The center is hard to find. No signs were set up to guide the way to the new building in Sen Sok district’s Phnom Penh Thmey commune, reachable on a small dirt road. The lobby of the peach-colored, two-story building is mostly vacant, except for a fish tank and about a dozen rusty wheelchairs.

Off the bat, Mr. Bunnarith was told that there was a mix-up. The NCDP could not hire him.

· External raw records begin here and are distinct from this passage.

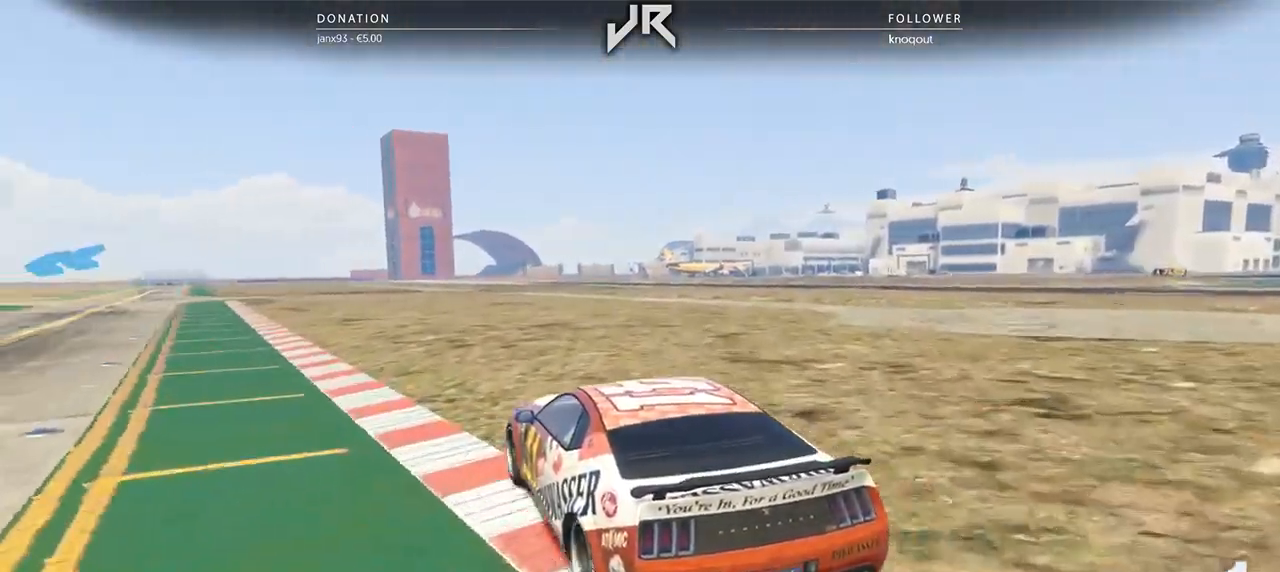
{"buttons": [], "left_stick": "center", "right_stick": "center", "events": [[125, "left_stick", "center"], [333, "left_stick", "left"], [458, "left_stick", "center"]]}
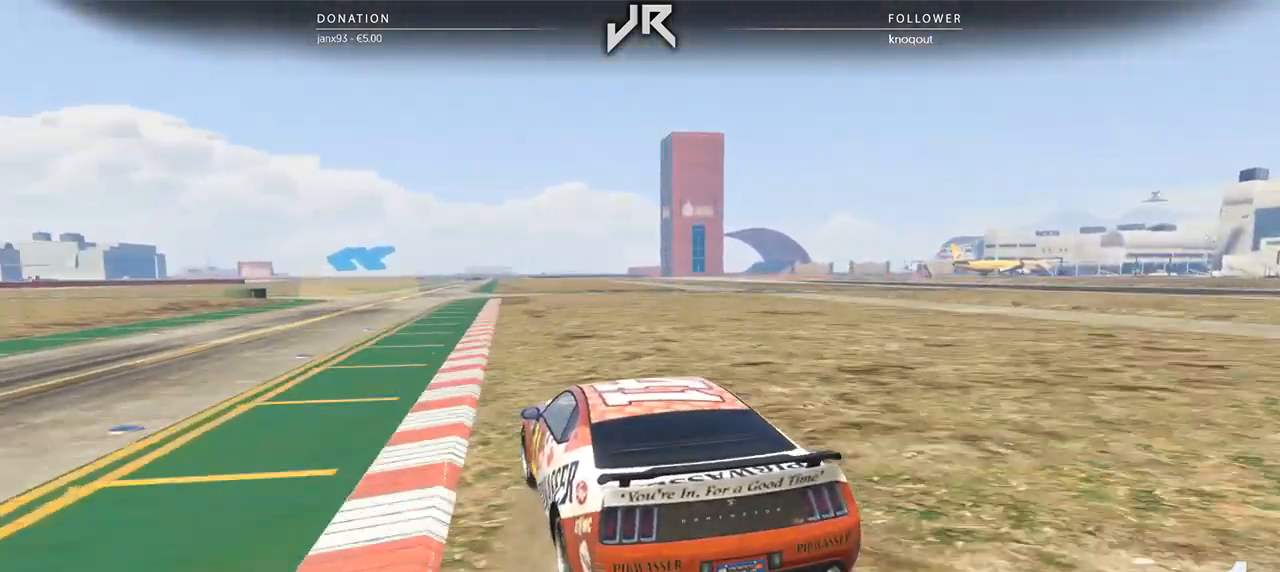
{"buttons": [], "left_stick": "center", "right_stick": "center", "events": [[125, "left_stick", "left"], [188, "left_stick", "center"], [312, "left_stick", "right"], [417, "left_stick", "center"]]}
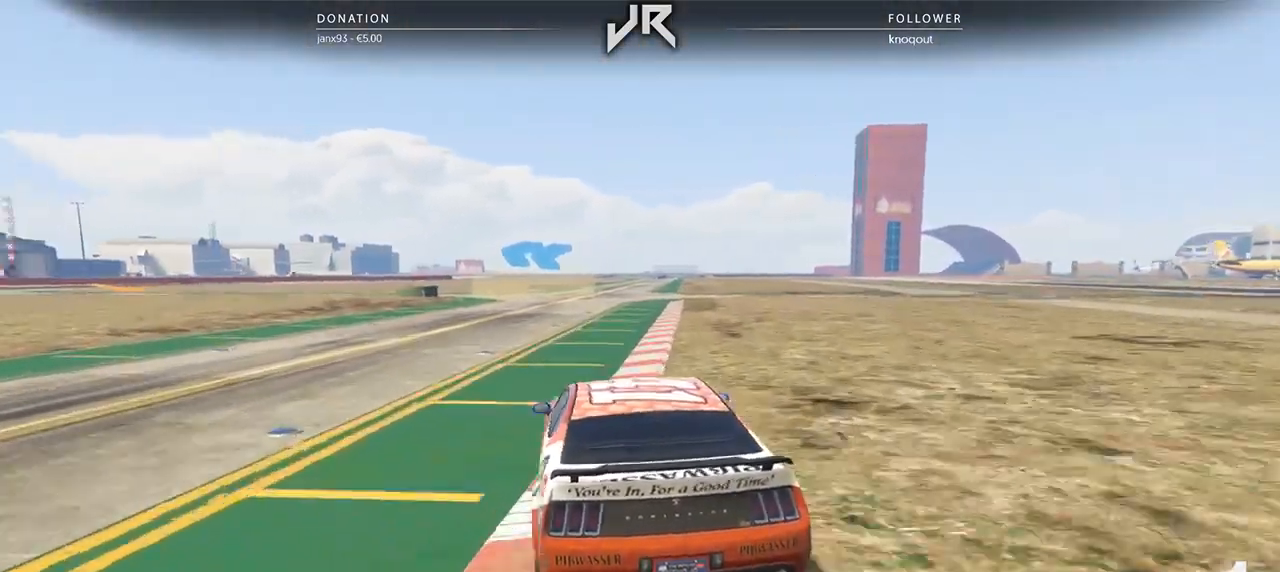
{"buttons": [], "left_stick": "center", "right_stick": "center", "events": [[125, "left_stick", "right"], [188, "left_stick", "center"]]}
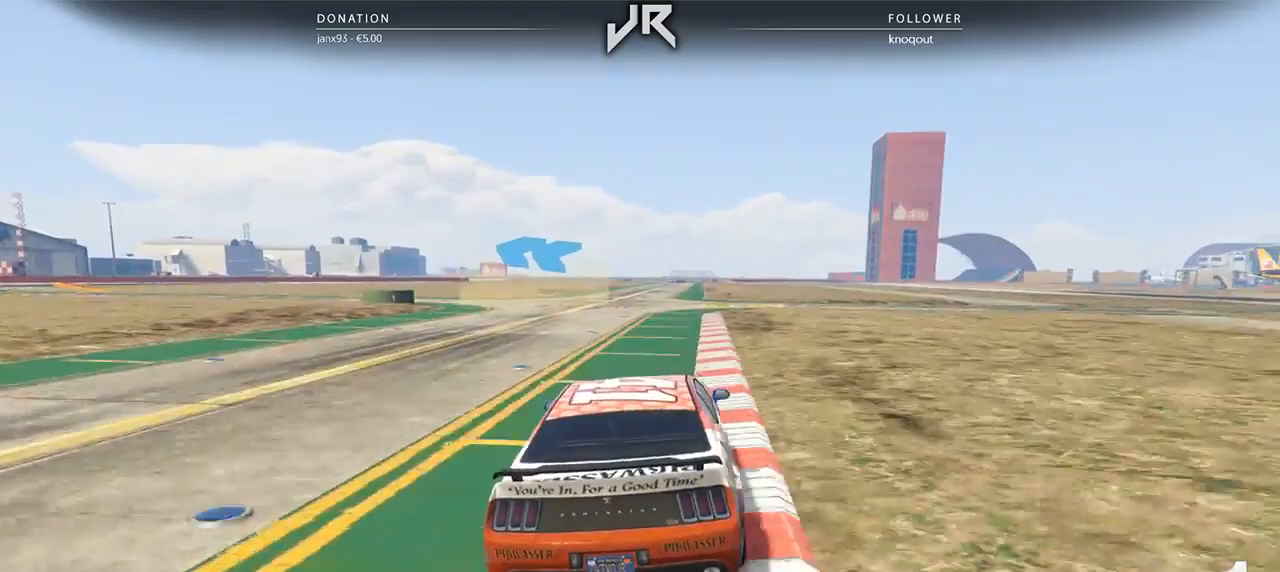
{"buttons": [], "left_stick": "left", "right_stick": "center", "events": [[21, "left_stick", "left"], [208, "left_stick", "center"], [271, "left_stick", "left"], [417, "left_stick", "center"], [500, "left_stick", "left"]]}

Instead, they were meeting him to accept his resume, and to refer him to other organizations.

“They told me that for now, I will have to wait,” he said, adding that currently, no available jobs suited his skills and disabilities.

Overall, the NCDP’s success at placing people with disabilities is modest. Since 2001, program coordinator Mak Monika said, a total of 19,933 people had registered with the NCDP. Almost all were looking for employment, some for vocational training. Only 836 of these applicants could be placed in jobs.

“From my experience, people who are blind are the most difficult to refer,” she said.

Mr. Bunnarith was well aware that it would not be easy for him to find new employment.

“Being blind is different from other disabilities. We can’t use computers and can’t write reports, so it’s very difficult for us to find a job,” he said.

Through his experience as a counselor, he knows that asking “What if?” isn’t helpful. He knows that accepting the past is the only way to move forward.

At times like these, however, he can’t help it.

His former co-workers at Coca-Cola have been promoted several times or are working for other beverage companies now. They make between $1,500 to $2,000 per month, he said.

Every once in a while, he meets his former colleagues. They were among the first people Mr. Bunnarith called to tell about his job with CASC.

“I was so proud of myself, I called them and told them. They were impressed, because I am blind, but with the job at CASC, I could make a living and contribute to society,” he said.

That’s what he is hoping to find again, against the odds: a job that will allow him to contribute to society, with a salary that supports his children’s education. Something to do that will keep him from falling into a hole again.

“I really want to work. I am skilled. I am strong and only 43 years old. I think I can still find a job to support my family. If my children have to stop studying because I have no job, that would make me very unhappy,” he said, before boarding a bus that would take him back to his family’s home in Pursat.